**PROBLEM DESCRIPTION**:
Reproduce verbatim the lines from the one containing "[367, 197, 500, 375]" through the one containing "[320, 186, 373, 269]", inclusive.

**SOURCE RECORDS**:
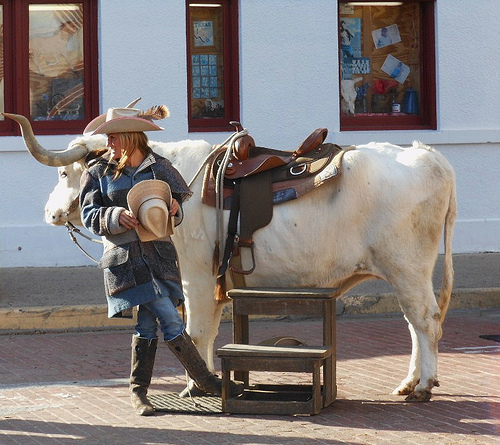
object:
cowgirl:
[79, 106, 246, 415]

---

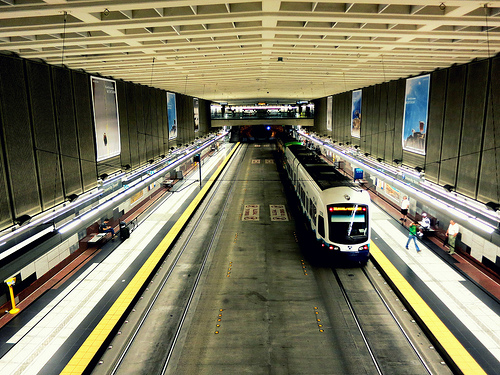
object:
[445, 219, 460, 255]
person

...

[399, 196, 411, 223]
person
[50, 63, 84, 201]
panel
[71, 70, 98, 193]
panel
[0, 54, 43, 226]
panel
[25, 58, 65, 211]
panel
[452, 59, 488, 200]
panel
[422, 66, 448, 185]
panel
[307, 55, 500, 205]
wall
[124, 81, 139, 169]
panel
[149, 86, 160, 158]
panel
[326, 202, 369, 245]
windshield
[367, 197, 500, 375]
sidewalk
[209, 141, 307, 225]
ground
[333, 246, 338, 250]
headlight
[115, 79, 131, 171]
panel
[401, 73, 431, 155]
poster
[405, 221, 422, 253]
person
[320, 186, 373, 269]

**CORRECT ANSWER**:
[367, 197, 500, 375]
sidewalk
[209, 141, 307, 225]
ground
[333, 246, 338, 250]
headlight
[115, 79, 131, 171]
panel
[401, 73, 431, 155]
poster
[405, 221, 422, 253]
person
[320, 186, 373, 269]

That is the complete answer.